== EXTRAIT CHOISI

Un important site belge consacré aux investissements dans des chambres d’hôtel est néerlandophone : vous trouvez sur www.devastgoedgids.be une liste d’articles informatifs, apparemment impartiaux, entrecoupés de liens vers “nos projets favoris”. Il est important de savoir que ce site collabore avec trois promoteurs : Creadomus, Bricks & Leisure et Twin Properties, trois entreprises ayant leur siège à la même adresse à Gand. Derrière chaque projet recommandé par De Vastgoedgids se cache un membre de ce trio. En d’autres termes : il ne s’agit pas a priori d’une source d’information objective.

Peut-être vos recherches vous mèneront-elles à un autre site néerlandophone : www.koophotelkamers.be. Vous y trouverez des liens vers 10 projets en Belgique. Il s’agit d’hôtels exploités sous la bannière Ibis, Radisson, Mercure ou encore Ramada. A première vue, vous avez chaque fois affaire à un vendeur différent. Mais les apparences sont trompeuses : il s’agit à nouveau de projets proposés par les trois entreprises citées ci-dessus, ainsi que par Industrie Hotelière. Et dans une offre d’emploi publiée par cette dernière pour un poste de sales manager, nous pouvons lire : “Industrie Hotelière est l’un des principaux promoteurs belges actifs dans l’immobilier de rapport et les résidences secondaires. Il comprend également les sociétés Gromabel, Twin Properties…”.

Sur la page d’accueil de www.koophotelkamers.be, vous trouverez également, dans le coin inférieur droit, une publicité d’Ibis Styles Hotels au slogan alléchant : “Chambre d’hôtel à Zeebrugge : plus sûr que le compte d’épargne”. La comparaison est totalement hors de propos. Le rendement proposé par les banques sur votre compte d’épargne est garanti. Un rendement maigre, certes, mais qui vous est acquis. En cas de faillite, le fonds de protection des dépôts vous donne également la certitude de récupérer votre mise à concurrence de 100.000 euros par établissement bancaire. Ce n’est pas du tout le cas d’un investissement dans des chambres d’hôtel.

====
== DONNÉES À ANALYSER

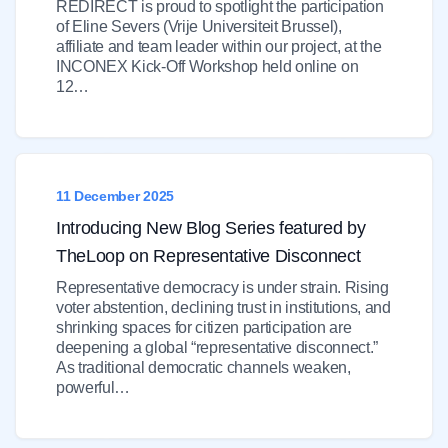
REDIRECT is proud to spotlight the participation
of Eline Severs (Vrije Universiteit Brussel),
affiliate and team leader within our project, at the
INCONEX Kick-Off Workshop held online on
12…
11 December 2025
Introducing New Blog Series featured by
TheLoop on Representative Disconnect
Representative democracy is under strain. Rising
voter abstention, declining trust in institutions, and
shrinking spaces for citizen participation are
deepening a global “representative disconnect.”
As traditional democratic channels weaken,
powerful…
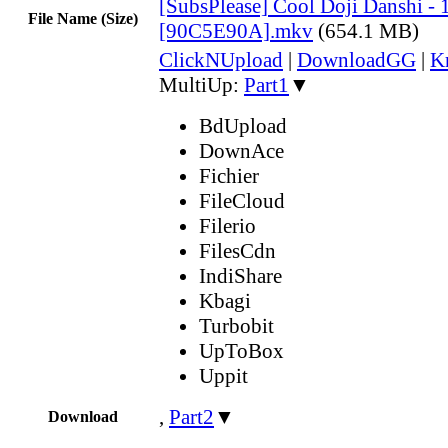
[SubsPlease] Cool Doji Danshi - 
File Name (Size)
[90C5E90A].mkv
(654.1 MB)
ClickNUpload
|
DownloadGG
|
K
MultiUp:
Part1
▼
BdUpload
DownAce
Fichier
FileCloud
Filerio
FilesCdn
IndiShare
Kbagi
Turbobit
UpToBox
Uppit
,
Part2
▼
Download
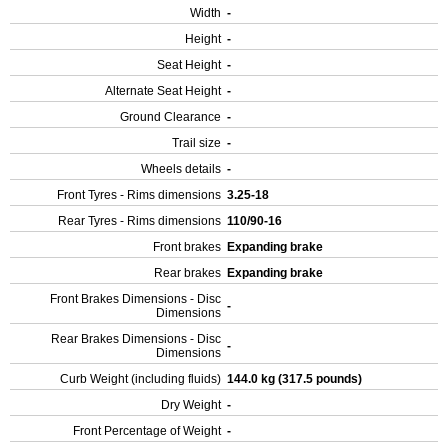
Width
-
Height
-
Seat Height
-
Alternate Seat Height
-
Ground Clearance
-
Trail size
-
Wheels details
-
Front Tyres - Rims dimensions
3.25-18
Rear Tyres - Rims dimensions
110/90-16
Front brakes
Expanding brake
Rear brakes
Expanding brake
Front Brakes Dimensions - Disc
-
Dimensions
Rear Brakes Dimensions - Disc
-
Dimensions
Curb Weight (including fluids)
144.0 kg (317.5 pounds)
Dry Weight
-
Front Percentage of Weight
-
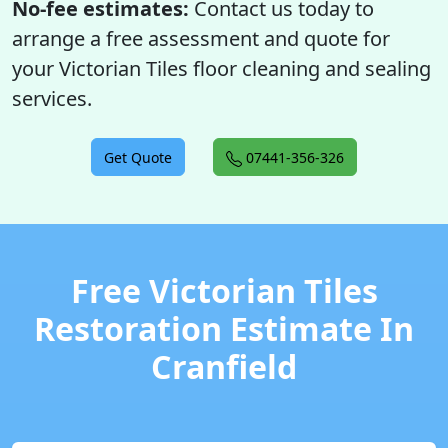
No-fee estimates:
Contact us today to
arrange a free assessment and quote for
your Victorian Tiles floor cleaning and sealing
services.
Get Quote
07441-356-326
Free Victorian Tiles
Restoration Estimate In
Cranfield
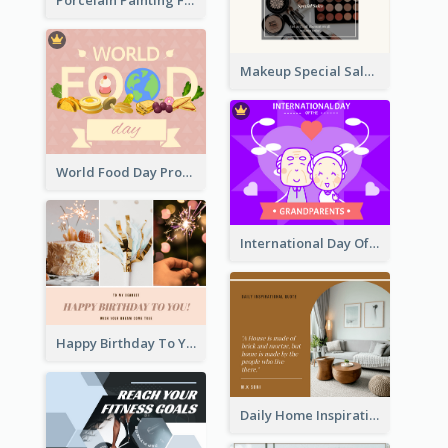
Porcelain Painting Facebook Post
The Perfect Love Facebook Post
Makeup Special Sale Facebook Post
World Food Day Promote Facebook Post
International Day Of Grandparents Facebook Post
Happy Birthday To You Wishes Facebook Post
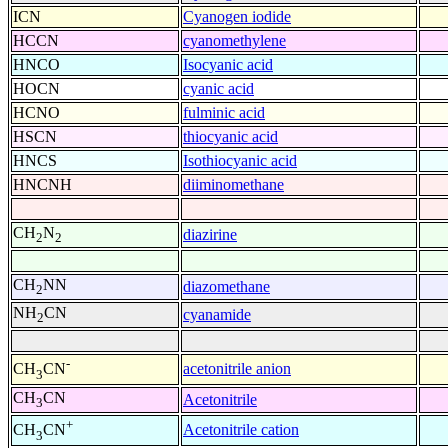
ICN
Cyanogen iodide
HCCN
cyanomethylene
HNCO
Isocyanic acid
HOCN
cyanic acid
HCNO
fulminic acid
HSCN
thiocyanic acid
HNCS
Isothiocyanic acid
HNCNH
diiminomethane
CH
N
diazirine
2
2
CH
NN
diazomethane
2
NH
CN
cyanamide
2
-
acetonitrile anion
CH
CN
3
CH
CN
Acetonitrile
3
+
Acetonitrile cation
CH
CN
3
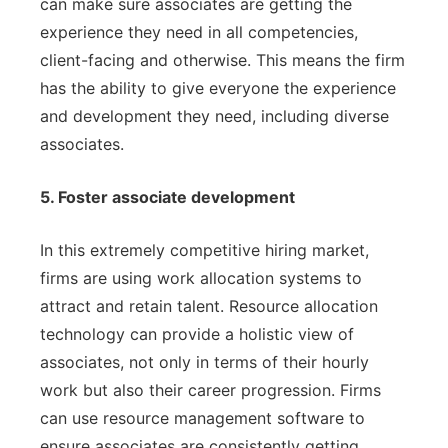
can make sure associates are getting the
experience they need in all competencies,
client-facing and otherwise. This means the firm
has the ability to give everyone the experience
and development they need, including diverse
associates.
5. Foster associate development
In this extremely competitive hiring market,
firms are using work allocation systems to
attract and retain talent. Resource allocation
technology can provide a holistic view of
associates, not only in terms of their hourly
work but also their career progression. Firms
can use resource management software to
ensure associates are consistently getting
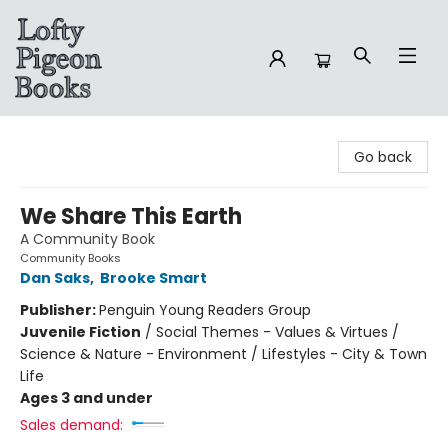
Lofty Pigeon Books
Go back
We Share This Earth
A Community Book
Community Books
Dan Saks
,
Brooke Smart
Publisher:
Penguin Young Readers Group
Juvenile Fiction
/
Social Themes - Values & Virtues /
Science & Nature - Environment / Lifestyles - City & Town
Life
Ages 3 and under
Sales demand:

====

MISE EN PRATIQUE —
**A)** D'après l'extrait sur l'investissement dans des chambres d'hôtel, jusqu'à quel montant le fonds de protection des dépôts permet-il de récupérer sa mise en cas de faillite ?
**B)** Rédigez la suite du texte sur l'investissement dans des chambres d'hôtel, en partant de sa dernière phrase.

RÉSULTATS DE L'EXERCICE —
**A)** Jusqu'à 100.000 euros par établissement bancaire.

**B)**
Si vous cliquez sur la publicité, vous aboutissez à un autre site web. Les mentions en “petits caractères” y précisent effectivement qu’aucune garantie n’est fournie en matière de rendement. On vous prévient également qu’il s’agit d’un investissement de plus de 100.000 euros, qui ne relève donc pas de la loi relative aux prospectus. En d’autres termes : il n’est pas soumis aux mêmes obligations en termes d’information que les produits d’épargne ou de placement commercialisés par les banques. Par exemple : contrairement aux produits bancaires, les publicités en faveur des chambres d’hôtel ne doivent pas obtenir l’aval de la FSMA, l’organe de surveillance des marchés financiers. Enfin, ces mentions en petits caractères vous apprennent le nom du vendeur de ces chambres d’hôtel : Creahotels, dont l’adresse e-mail est info@creadomus.be. A croire que toutes les voies de l’Internet mènent aux mêmes promoteurs dans l’immobilier hôtelier…

Mais si une chambre d’hôtel n’est certainement pas “aussi sûre” qu’un compte d’épargne, cela ne signifie pas pour autant que l’investissement ne soit pas rentable. Pour le savoir, nous avons dressé une liste de questions que vous devriez vous poser par rapport à tout projet qui vous est proposé. Nous les avons soumises à Jo Poppe, le pragmatique associé d’Axel Lenaerts Invest, à Stefan Pintjens (Test-Achats Invest), qui a envoyé un enquêteur anonyme en reconnaissance, et au notaire Bart van Opstal. Et nous avons écouté la position de Creadomus sur ce sujet.

1. QU’ACHETEZ- VOUS ?

• Pleine propriété

” Ceux qui achètent une chambre d’hôtel chez moi acquièrent la chambre et la partie correspondante du terrain en pleine propriété, répond Jo Poppe. Nous vendons actuellement des chambres d’un hôtel Ibis existant et en service. Il est exploité par le groupe Cayman. Toutes les chambres sont vendues à des investisseurs.”

Selon Jo Poppe, un investissement dans une chambre d’hôtel est comparable à un investissement dans un appartement. Vous y êtes tout autant tributaire des copropriétaires. Les mêmes règles sont d’application. Sauf que vous n’allez pas louer la chambre vous-même, mais rémunérer un tiers qui le fera pour vous. Vous ne décidez pas non plus de l’aménagement ni de la rénovation de votre chambre. “La famille Cayman possède 25 ans d’expérience dans le secteur. Elle est propriétaire de 11 hôtels existants et de cinq hôtels en construction.”

• Bail emphytéotique

Chez Creadomus, il s’agit d’hôtels Ibis qui doivent encore être construits, étendus ou rénovés. C’est une première différence.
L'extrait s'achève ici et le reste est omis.